Investigação e indiciamento de Eduardo Bueno por discriminação religiosa evangélicos
A Polícia Civil do Rio Grande do Sul concluiu o indiciamento do jornalista Eduardo Bueno, conhecido como Peninha, pelo crime de discriminação religiosa evangélicos. O processo apura declarações feitas em janeiro de 2026, nas quais Bueno afirmava que evangélicos não deveriam ter direito ao voto e os classificava como “nefastos e desprezíveis”. A investigação foi iniciada após denúncia formal apresentada por representantes do Partido Novo, envolvendo a Delegacia de Polícia de Combate à Intolerância.
Contexto e relevância social do indiciamento no cenário brasileiro
As declarações de Peninha ganharam destaque em um país onde os evangélicos representam atualmente mais de 26% da população, conforme dados do Instituto Brasileiro de Geografia e Estatística divulgados em 2025. O crescimento da comunidade evangélica ressalta a importância do tema no debate sobre direitos e respeito à diversidade religiosa. O caso evidencia tensões existentes no convívio social e o desafio de assegurar igualdade e respeito entre diferentes crenças no Brasil.
A atuação da Polícia Civil e as medidas judiciais adotadas no caso
Após o registro da notícia-crime, a Polícia Civil determinou a remoção do vídeo das plataformas digitais para evitar a propagação das mensagens discriminatórias durante o andamento das investigações. O indiciamento de Eduardo Bueno baseou-se no artigo 20, parágrafo 2º, da Lei Federal 7.716/1989, que prevê punição para discriminação religiosa realizada por meio de comunicação social ou internet.

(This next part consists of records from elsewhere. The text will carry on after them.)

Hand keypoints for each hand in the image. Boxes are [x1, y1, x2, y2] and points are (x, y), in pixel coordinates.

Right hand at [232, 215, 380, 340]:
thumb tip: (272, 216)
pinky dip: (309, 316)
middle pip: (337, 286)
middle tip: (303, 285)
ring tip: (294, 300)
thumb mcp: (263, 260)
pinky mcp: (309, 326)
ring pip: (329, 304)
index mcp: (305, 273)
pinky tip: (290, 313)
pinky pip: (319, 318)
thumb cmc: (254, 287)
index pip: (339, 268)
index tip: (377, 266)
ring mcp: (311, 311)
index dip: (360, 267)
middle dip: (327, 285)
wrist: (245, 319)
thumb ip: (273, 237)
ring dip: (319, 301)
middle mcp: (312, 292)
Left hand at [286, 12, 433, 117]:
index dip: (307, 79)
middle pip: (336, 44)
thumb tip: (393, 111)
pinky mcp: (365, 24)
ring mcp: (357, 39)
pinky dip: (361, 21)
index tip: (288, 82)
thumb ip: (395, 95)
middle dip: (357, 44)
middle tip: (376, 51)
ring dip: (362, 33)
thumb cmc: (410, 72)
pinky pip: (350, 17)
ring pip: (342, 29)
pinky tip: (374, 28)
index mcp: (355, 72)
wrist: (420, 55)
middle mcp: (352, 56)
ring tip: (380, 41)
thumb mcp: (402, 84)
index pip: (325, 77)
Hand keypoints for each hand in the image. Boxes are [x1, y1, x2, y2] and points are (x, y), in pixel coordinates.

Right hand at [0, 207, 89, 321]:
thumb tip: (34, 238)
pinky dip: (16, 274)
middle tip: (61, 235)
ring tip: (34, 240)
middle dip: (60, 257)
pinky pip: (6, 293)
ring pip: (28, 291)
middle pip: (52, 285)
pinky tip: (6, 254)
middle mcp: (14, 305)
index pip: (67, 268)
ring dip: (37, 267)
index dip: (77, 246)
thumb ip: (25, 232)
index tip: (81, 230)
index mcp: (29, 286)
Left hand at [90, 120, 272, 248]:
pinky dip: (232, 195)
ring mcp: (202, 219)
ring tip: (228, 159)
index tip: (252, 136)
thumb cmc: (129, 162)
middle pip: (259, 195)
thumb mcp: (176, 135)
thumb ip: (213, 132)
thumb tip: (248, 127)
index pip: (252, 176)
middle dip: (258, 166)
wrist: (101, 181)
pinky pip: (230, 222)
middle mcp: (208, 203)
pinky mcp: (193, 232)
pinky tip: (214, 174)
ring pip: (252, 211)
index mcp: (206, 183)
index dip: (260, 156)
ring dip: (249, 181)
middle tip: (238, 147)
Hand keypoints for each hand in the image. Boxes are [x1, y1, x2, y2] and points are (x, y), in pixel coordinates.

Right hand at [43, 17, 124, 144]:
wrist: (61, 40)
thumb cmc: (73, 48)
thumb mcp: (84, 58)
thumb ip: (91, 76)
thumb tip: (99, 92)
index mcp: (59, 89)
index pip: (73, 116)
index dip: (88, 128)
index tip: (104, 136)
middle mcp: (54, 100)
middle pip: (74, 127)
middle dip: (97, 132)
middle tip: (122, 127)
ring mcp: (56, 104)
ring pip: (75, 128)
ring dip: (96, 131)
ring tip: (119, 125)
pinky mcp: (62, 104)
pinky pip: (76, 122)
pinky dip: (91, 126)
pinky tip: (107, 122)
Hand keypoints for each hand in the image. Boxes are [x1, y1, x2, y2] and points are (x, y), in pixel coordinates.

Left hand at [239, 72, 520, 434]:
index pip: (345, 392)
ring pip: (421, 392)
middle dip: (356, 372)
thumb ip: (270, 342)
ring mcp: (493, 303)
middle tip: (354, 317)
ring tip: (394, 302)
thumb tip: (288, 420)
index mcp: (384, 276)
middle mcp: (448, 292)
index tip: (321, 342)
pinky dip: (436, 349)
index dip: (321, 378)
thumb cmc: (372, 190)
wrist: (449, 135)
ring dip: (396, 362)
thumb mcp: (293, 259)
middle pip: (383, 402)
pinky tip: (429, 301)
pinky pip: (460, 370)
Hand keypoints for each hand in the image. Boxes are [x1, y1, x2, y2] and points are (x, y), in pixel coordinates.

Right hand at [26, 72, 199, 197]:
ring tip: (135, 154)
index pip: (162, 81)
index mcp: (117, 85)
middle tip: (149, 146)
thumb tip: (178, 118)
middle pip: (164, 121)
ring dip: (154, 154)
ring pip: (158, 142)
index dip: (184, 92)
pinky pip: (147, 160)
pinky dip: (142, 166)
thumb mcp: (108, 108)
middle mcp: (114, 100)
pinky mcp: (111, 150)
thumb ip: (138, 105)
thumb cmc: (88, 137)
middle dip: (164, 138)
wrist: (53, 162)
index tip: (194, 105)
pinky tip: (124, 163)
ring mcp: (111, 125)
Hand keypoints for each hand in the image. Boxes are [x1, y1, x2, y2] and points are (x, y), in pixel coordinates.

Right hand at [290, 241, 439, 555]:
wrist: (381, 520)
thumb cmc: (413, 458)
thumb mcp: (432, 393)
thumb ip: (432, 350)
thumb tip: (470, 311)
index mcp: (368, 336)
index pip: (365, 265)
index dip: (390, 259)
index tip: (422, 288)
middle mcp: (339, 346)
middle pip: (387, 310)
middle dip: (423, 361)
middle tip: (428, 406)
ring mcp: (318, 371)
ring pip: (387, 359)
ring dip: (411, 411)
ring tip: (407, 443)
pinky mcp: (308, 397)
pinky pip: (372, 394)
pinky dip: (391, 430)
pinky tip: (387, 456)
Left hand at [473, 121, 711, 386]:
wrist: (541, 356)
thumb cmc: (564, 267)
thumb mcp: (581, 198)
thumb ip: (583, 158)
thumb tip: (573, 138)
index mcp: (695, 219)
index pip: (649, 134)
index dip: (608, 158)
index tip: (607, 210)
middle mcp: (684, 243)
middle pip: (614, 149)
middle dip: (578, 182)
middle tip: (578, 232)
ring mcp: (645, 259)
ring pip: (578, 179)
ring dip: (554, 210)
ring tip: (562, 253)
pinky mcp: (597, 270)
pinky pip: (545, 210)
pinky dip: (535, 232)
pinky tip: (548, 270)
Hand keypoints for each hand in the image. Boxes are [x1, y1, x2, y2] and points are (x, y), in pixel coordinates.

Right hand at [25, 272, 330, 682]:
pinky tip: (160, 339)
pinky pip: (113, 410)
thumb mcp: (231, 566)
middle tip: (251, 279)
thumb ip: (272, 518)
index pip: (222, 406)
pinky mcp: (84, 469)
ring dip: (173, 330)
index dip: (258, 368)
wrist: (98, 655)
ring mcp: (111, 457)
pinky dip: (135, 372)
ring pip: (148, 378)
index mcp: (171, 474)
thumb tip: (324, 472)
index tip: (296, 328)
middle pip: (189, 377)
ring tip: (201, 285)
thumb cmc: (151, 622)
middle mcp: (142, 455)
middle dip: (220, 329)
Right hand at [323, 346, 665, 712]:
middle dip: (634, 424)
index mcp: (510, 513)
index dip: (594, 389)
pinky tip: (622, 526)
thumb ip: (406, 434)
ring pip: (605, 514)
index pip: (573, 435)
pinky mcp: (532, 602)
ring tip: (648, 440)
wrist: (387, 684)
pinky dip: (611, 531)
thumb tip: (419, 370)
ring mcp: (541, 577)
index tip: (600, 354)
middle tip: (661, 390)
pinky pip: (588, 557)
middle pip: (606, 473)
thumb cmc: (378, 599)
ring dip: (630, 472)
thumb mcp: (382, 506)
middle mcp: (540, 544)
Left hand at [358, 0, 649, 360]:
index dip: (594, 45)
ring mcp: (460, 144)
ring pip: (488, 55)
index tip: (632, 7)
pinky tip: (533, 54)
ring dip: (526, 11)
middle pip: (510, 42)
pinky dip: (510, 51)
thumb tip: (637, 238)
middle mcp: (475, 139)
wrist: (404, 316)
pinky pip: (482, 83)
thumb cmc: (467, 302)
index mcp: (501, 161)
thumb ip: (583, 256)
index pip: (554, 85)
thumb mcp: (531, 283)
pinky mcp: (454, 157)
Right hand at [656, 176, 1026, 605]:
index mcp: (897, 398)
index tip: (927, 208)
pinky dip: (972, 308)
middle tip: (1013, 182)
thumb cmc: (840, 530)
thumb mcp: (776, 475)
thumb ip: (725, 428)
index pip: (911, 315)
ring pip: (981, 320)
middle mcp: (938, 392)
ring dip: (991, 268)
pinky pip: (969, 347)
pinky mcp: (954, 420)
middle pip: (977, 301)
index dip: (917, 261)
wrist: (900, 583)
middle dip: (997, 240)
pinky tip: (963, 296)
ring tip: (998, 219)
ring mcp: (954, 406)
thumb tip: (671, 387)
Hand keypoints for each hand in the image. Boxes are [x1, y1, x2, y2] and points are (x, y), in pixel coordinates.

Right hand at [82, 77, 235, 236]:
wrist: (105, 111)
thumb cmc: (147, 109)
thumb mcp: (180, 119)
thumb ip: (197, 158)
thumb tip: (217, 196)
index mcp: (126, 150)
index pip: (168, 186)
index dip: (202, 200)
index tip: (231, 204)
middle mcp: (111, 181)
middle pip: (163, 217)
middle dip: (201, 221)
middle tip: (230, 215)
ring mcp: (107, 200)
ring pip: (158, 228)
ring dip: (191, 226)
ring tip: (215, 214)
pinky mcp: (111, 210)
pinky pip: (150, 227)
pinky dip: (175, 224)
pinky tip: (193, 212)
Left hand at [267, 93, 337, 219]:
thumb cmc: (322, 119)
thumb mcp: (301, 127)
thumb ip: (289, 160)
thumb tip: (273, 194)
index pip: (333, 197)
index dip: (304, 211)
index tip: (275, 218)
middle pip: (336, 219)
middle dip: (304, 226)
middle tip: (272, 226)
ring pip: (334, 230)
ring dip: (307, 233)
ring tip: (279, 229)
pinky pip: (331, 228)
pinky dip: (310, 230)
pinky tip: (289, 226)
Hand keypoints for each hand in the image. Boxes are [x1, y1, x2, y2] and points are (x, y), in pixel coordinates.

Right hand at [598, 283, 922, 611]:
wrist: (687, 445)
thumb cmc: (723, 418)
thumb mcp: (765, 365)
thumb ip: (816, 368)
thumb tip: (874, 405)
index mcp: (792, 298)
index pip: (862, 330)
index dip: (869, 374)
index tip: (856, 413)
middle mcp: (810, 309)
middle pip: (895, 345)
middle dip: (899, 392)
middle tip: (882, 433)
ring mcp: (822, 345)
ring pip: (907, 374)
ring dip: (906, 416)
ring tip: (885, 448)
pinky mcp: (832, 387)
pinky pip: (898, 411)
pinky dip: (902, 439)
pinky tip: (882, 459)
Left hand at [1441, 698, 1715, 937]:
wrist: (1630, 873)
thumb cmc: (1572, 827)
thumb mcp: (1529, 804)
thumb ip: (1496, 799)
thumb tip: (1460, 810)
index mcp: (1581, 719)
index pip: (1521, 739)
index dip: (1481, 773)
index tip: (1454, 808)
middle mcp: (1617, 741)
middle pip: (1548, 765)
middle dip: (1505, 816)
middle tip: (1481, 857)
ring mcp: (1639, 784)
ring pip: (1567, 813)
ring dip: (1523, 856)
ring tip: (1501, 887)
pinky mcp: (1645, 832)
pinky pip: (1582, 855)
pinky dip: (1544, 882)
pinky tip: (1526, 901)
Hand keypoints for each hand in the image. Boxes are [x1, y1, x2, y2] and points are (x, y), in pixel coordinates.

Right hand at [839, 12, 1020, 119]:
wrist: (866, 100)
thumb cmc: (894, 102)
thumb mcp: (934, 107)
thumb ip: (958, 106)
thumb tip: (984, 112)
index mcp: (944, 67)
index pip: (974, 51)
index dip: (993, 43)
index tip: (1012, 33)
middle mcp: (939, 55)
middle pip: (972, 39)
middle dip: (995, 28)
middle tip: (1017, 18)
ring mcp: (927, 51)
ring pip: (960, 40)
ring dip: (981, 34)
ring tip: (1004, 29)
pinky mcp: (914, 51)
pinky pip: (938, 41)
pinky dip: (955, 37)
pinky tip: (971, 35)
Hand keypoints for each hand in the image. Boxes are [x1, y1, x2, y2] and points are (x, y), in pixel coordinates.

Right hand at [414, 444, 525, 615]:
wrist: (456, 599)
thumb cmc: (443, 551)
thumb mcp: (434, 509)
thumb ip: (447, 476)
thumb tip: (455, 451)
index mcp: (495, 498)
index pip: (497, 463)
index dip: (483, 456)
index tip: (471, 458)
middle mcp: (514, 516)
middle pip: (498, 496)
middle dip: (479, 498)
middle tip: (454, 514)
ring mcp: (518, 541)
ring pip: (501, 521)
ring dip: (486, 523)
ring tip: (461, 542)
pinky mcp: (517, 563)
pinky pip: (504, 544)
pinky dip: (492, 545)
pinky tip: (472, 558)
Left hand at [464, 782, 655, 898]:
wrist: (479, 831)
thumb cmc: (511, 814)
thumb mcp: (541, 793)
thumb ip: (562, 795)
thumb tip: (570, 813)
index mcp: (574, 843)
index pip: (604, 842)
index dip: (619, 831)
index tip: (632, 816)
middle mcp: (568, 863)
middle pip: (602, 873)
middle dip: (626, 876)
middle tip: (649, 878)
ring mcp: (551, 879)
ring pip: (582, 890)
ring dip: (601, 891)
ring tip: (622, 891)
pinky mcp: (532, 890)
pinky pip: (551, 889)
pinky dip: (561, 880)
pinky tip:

A conclusão do inquérito será encaminhada ao Ministério Público Federal, que decidirá se oferecerá denúncia formal à Justiça.
Direitos políticos e o princípio da liberdade religiosa na democracia brasileira
Autoridades envolvidas no caso ressaltaram que o respeito à liberdade religiosa e o direito ao voto constituem pilares essenciais da democracia. O vereador Tiago Albrecht destacou que a discriminação com base em crença religiosa viola princípios constitucionais e não pode interferir nos direitos políticos dos cidadãos. A suplente de deputada federal Sâmila Monteiro reforçou que a proteção a essas garantias é fundamental para a convivência pacífica e pluralista da sociedade.
Perfil profissional e postura de Eduardo Bueno durante a investigação
Eduardo Bueno, de 67 anos, é jornalista, escritor e tradutor, graduado em jornalismo pela Universidade Federal do Rio Grande do Sul. Conhecido como Peninha, mantém um canal no YouTube com mais de um milhão de inscritos. Durante o interrogatório policial, Bueno optou por permanecer em silêncio. O caso continua em andamento e reforça o debate sobre os limites da liberdade de expressão e o combate à intolerância religiosa no Brasil.